An inspiration to every Tomboy, Dick and Harry out there, Jess Bhamra ignores pressure from her British Indian parents and plays football in a local women's team.

As Jess, Parminder Nagra battles against not just opponents and - urgh - boys but also the trials and tribulations of growing up a second-generation British Asian (cue lots of Goodness Gracious Me culture-clash comedy).

Things worked out well for Nagra, who soon got snapped up by US TV behemoth ER. Her on-screen team-mate Keira Knightley also switched to Los Angeles, and not to play for the Galaxy...

There's only one Jimmy Grimble

Full Monty with a football, this 2000 John Hay piece is so unashamedly British that it even braves cliché to cast Robert Carlyle as the protagonist's mentor. Stereotypes aside, however, the film is compelling in its relatability.

The titular Grimble experiences the dream every bloke has as a youth - being scouted by his beloved club. Jimmy's fantasy turns real after being given a pair of magical boots that supposedly belonged to a Man City legend.

They let him forget the nervous kid who "cacks his pants" in school matches, and provide a welcome break from the loss, romance, toilet humour and grim-up-North stereotypes that make up his life off the pitch. But do the boots give him talent? Or has he had it all along? Pure, unadulterated Boy's Own stuff...

Fever Pitch

Nick Hornby's book did more than any other to describe the mind-bending angst of the football fan. The film version attempts the same trick via the rather more Hollywood-friendly medium of a love story starring Colin Firth. Thanks to a sharp script (and a brilliant supporting role from straight-talking friend Mark Strong), it more or less succeeds.
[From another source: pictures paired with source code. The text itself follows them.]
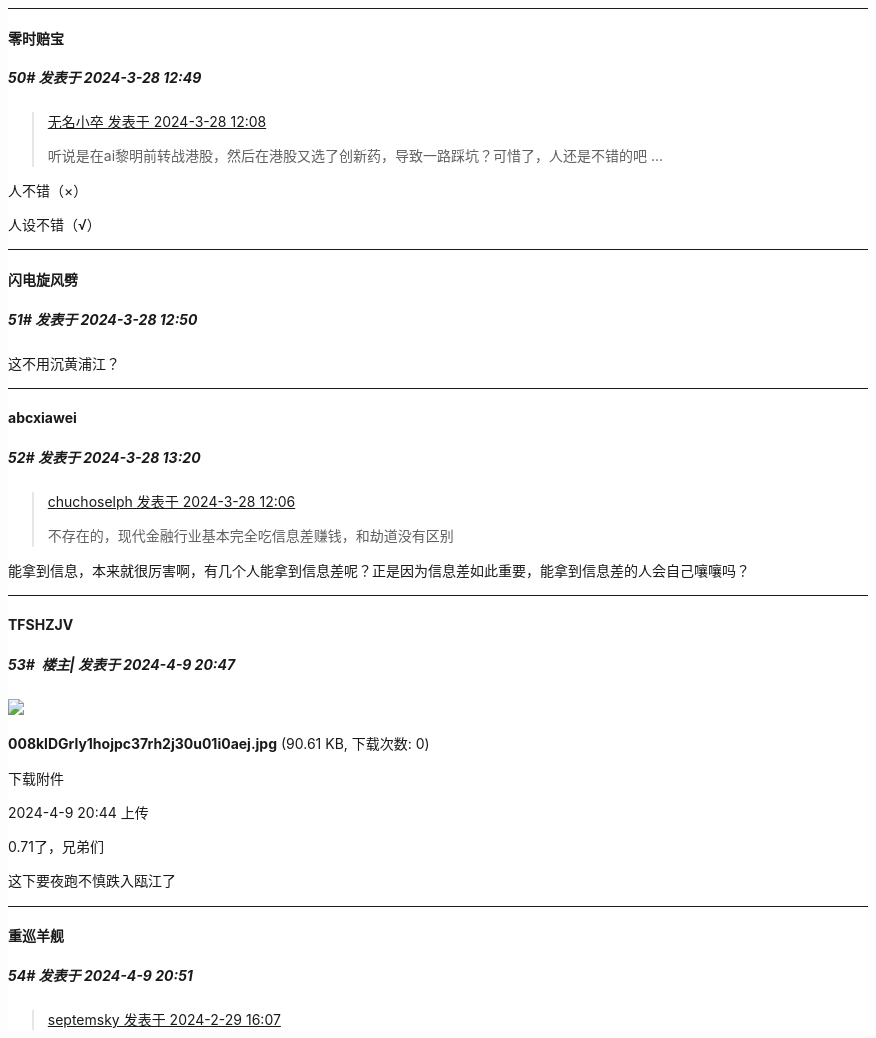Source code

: *****

####  零时赔宝  
##### 50#       发表于 2024-3-28 12:49

<blockquote><a href="httphttps://bbs.saraba1st.com/2b/forum.php?mod=redirect&amp;goto=findpost&amp;pid=64403674&amp;ptid=2173136" target="_blank">无名小卒 发表于 2024-3-28 12:08</a>

听说是在ai黎明前转战港股，然后在港股又选了创新药，导致一路踩坑？可惜了，人还是不错的吧 ...</blockquote>
人不错（×）

人设不错（√）

*****

####  闪电旋风劈  
##### 51#       发表于 2024-3-28 12:50

这不用沉黄浦江？

*****

####  abcxiawei  
##### 52#       发表于 2024-3-28 13:20

<blockquote><a href="httphttps://bbs.saraba1st.com/2b/forum.php?mod=redirect&amp;goto=findpost&amp;pid=64403640&amp;ptid=2173136" target="_blank">chuchoselph 发表于 2024-3-28 12:06</a>

不存在的，现代金融行业基本完全吃信息差赚钱，和劫道没有区别</blockquote>
能拿到信息，本来就很厉害啊，有几个人能拿到信息差呢？正是因为信息差如此重要，能拿到信息差的人会自己嚷嚷吗？

*****

####  TFSHZJV  
##### 53#         楼主| 发表于 2024-4-9 20:47

<img src="https://img.saraba1st.com/forum/202404/09/204443dvfp0af0edjzab9p.jpg" referrerpolicy="no-referrer">

<strong>008klDGrly1hojpc37rh2j30u01i0aej.jpg</strong> (90.61 KB, 下载次数: 0)

下载附件

2024-4-9 20:44 上传

0.71了，兄弟们

这下要夜跑不慎跌入瓯江了

*****

####  重巡羊舰  
##### 54#       发表于 2024-4-9 20:51

<blockquote><a href="httphttps://bbs.saraba1st.com/2b/forum.php?mod=redirect&amp;goto=findpost&amp;pid=64105617&amp;ptid=2173136" target="_blank">septemsky 发表于 2024-2-29 16:07</a>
Set during Arsenal's dramatic 1989 title-winning season, it stars Firth as an obsessive Gunner whose life revolves around the team - "I don't know whether life is sh*t because Arsenal are sh*t, or the other way around!" - at the expense of personal relationships.

If your partner isn't a football fan, it might help them understand what it is you go through on a weekly basis. Might, but probably won't. They're still going to see a grown adult crying because a one bunch of millionaire foreigners beat another.

Mike Bassett: England manager

As shown in this multiplex last Tuesday, this Marmite film would be shocking to a football virgin. Those to whom the 'beautiful game' is more important than their marriage, however, will be unable to help loving this movie and its wealth of in-gags, from Mick Channon's letter under the carpet to the remarkably English Republic of Ireland team.

You'll spot the obvious player caricatures (the ponytailed keeper, the drunken Geordie, the psychotic defender, the midfield playboy), chuckle at the squad's World Cup song, roll your eyes at the hostile press, sympathise for the luckless ex-Norwich boss, and - crucially - cheer when England score.

After scraping through to the World Cup finals courtesy of Luxembourg's shock win over Turkey, there isn't much hope for Mike Bassett, but with his dogged determination to play "four-four-f**king-two" and with Rudyard Kipling as his inspiration he leads his bunch of misfits towards glory. One for Capello to watch just in case?